For the road-builders, developers, sprawl-seeking municipalities add SEWRPC's staff and consultants, the water supply study recommendations (which through more behind-the-scenes governmental alchemy become policy - - just you watch), will produce the regional rainbow's perpetual pot of gold.
So this is the right time for the counties, virtually mandated to pay SEWRPC's operating costs through a quiet property tax shift every year, to bring those payments to a close on behalf of the everyday taxpayers who gets nothing in return except the back of SEWRPC's hand.
Just strip those payments - - $2 million a year from the seven counties total - - out of the 2009 budget plans and either dedicate those dollars to another project - - pothole filling, perhaps, or just return them to the taxpayers who have been ripped off by SEWRPC long enough.
SEWRPC wants to behave like a private firm, then let it go out into the marketplace and fight for funding like the real private sector.

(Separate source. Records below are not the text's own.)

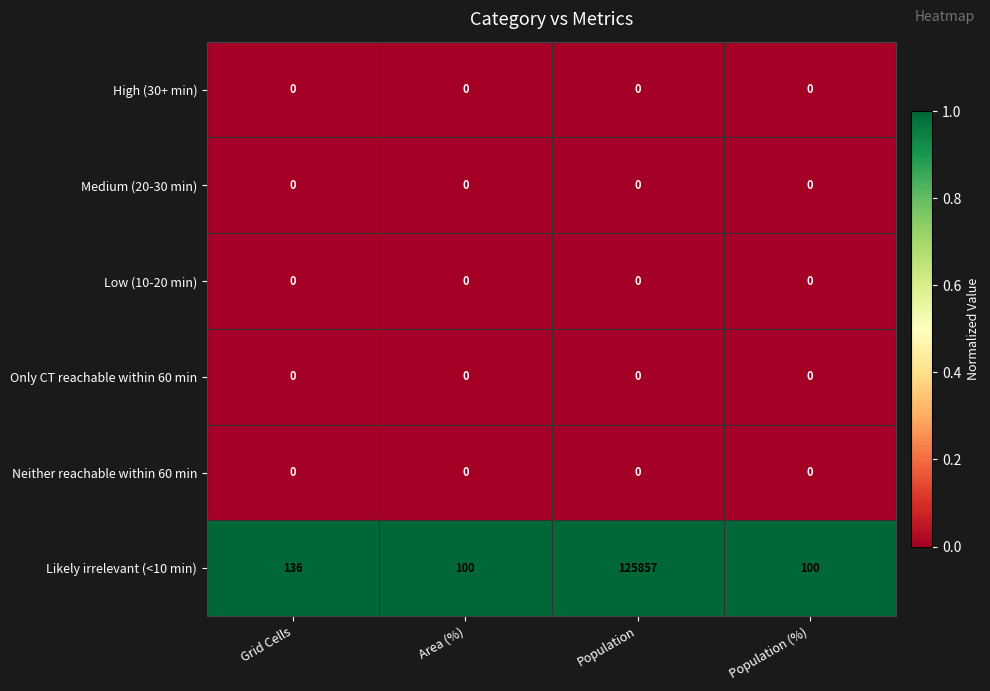

Reading left to right, what are all the values shown in this chart?

High (30+ min): Grid Cells=0	Area (%)=0	Population=0	Population (%)=0
Medium (20-30 min): Grid Cells=0	Area (%)=0	Population=0	Population (%)=0
Low (10-20 min): Grid Cells=0	Area (%)=0	Population=0	Population (%)=0
Only CT reachable within 60 min: Grid Cells=0	Area (%)=0	Population=0	Population (%)=0
Neither reachable within 60 min: Grid Cells=0	Area (%)=0	Population=0	Population (%)=0
Likely irrelevant (<10 min): Grid Cells=136	Area (%)=100	Population=125857	Population (%)=100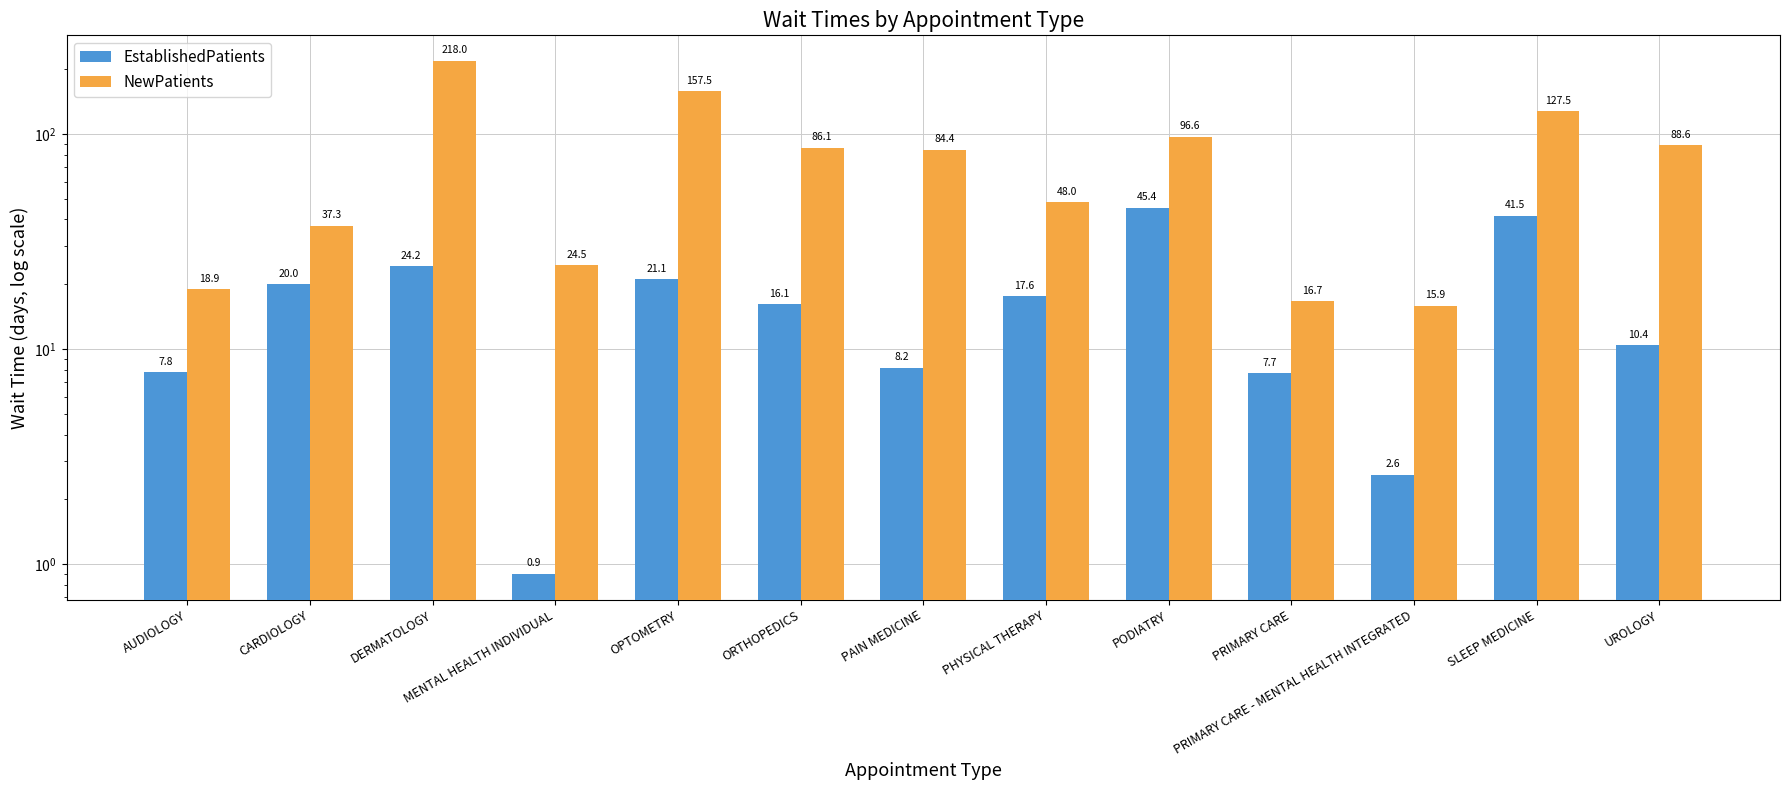

Rank the categories by NewPatients value from lowest to highest.

PRIMARY CARE - MENTAL HEALTH INTEGRATED, PRIMARY CARE, AUDIOLOGY, MENTAL HEALTH INDIVIDUAL, CARDIOLOGY, PHYSICAL THERAPY, PAIN MEDICINE, ORTHOPEDICS, UROLOGY, PODIATRY, SLEEP MEDICINE, OPTOMETRY, DERMATOLOGY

If it can raise the money, then it can go about producing studies and pitching them into the public square and see if anyone wants to buy in. We'll see just how valuable that work product really is, or whether the public wants different plans that mean something for everyday people:
Like open space, clean beaches, affordable housing, green development, transit that compensates for high gasoline prices, and more.
But let's stop paying the freight and giving SEWRPC the right to do all this work on land use and transportation, water and development, housing and telecommunications, with the public's imprimatur all over them.
Counties can pay for the planning services they need on their own, or in true partnership with each other.
They don't need to be paying for an autocratic agency that tells them to drop dead, but expects a perpetual bequeath in the will.
Thanks for keeping tabs on those sneaky buggers.
ReplyDeleteAlso, just this week (3/18) members of SEWRPC's own Environmental Justice Task Force specifically requested that any appointment be delayed in order to open up the ED search to more diverse communities. So SEWRPC is also ignoring the wishes of the committee that it set up supposedly to promote diversity and civil rights issues.
ReplyDeleteIf Walker really wants to cut taxes then he should defund SEWRPC.
ReplyDeleteHow ironic that all this occurred during Sunshine Week.
ReplyDeleteHas anyone made note of the fact that Yunker's area of professional expertise is transportation engineer? Expect more unnecessary and expensive roads to show up in 'plans' under his gentle guidance.